Remember when xkcd described how a rocket works using only the 1000 most commonly used words in the English language? “Saturn V Rocket” isn’t in the list, so it was reduced to “Up-Goer Five.”
Now Theo Sanderson has created an Up-Goer Five text “editor” into which you can type anything you want and it warns you when you’ve used an uncommon English word. Naturally, today’s Twitter science meme (#upgoerfive) is explaining your research or what you do at work using the “ten hundred” most common English words.
This is my attempt at explaining what I do everyday, i.e. exploration geophysics using techniques of seismic interpretation, rock porosity, fluid in pores, seismic inversion, reservoir volumetrics and 4D seismic.
“I study the deep ground to understand it better and to find stuff that we burn to make power, water and stuff that goes into building other stuff like the big or small computer you are reading this on.
“The ground has different types of stuff in it. When the ground is hit very hard, the different types of stuff in it shake in a different way. I can then get back a computer picture of the different stuff that the ground has in it. Next, I look and look and look and look at the picture of deep ground on the computer and draw a box around the stuff that has the wet stuff we want to get out. (The box is often as big as a town, to give you an idea.) The wet stuff we want to get out is not in a big space in the deep ground, like many people think, but in tiny little spaces inside other harder, not-wet stuff. So, knowing what the harder, not-wet stuff looks like up here, I also use the computer to guess how many tiny spaces there are within it down there, how well the spaces touch each other, how much wet stuff there is in the whole box, how much we can get out and how easy or hard it will be for others to suck the wet stuff out from the tiny little spaces. In the last few years, we have been taking the wet stuff out and then hitting the ground very hard again so that it will give us a picture of any wet stuff we left behind.
“I also like to show other people what I do, help women get into jobs like mine and think that my work should be open so that many people can learn and fix problems that face all of us.”
Chris and Anne are compiling a list of geological #upgoerfive contributions.
It is somewhat disheartening that “calculate” and “examine” aren’t in our common vocabulary, forget “science” and “rock.” Then again, words like “space,” “ground,” “computer” and “problem” are used often, which makes this fun and challenging. What is the value of the exercise? It reminds me of the times I explained my graduate theses to my super-intelligent and intellectually curious grandmother who understood English but fluently spoke only Tamil. How do you explain brittle failure, transtensional folding, gravimetry, seismic and rock porosity to someone like her? Heck, how do you explain them to a native English speaker not familiar with these terms? You go back to basic principles and basic English and start from scratch without skipping any steps. I feel non-scientists actually like and understand science better this way, if you do it in a non-condescending way. And, once you introduce a new term or two, they adopt it and begin recognizing and using it themselves because they earned it. Isn’t that how we learned and still learn?
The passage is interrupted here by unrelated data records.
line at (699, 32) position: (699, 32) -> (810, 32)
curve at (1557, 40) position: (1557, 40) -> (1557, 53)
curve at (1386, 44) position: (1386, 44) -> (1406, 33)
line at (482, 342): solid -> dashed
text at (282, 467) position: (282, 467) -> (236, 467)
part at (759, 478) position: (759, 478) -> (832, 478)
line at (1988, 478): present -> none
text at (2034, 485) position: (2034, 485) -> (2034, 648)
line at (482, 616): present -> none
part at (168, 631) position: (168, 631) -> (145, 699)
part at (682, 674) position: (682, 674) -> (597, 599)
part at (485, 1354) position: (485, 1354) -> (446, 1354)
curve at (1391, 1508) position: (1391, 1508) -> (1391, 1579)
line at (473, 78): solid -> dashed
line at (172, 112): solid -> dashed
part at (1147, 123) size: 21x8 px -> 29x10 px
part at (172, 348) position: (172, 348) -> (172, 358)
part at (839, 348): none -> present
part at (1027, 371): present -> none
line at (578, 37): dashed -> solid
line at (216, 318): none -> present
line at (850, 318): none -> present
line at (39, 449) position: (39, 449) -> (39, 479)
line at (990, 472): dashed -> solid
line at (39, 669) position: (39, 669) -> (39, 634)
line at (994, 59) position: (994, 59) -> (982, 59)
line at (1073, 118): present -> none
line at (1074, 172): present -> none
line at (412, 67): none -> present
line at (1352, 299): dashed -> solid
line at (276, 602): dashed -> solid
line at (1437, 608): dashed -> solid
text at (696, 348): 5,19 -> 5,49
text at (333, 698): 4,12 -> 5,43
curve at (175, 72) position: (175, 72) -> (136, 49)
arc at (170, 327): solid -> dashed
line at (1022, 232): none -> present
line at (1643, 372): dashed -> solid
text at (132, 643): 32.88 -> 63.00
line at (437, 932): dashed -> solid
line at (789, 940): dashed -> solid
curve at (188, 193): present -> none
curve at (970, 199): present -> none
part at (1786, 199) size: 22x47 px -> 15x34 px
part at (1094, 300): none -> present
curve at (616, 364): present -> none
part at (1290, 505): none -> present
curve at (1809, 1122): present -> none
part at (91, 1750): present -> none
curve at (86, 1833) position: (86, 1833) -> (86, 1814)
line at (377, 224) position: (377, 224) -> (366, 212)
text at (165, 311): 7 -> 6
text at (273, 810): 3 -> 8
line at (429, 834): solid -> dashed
Try it out. Run your engineering, legalese, business lingo and medical verbiage through the Up-Goer Five editor. It’s a great brain workout.
I love this — “Next, I look and look and look and look at the picture of deep ground on the computer…”
When I saw all the tweets about the tool this morning, I thought it was all a bit of a gimmick, but you’re right: it is a brain workout. It’s so funny how constraints on expression, like the oft-cited Twitter and Instagram, actually stoke the creative fire. Unfortunately, I ended up feeling so infested with jargon I could hardly write anything for the rest of the day.
I hope every scientist in the world tries it out. Also every lawyer.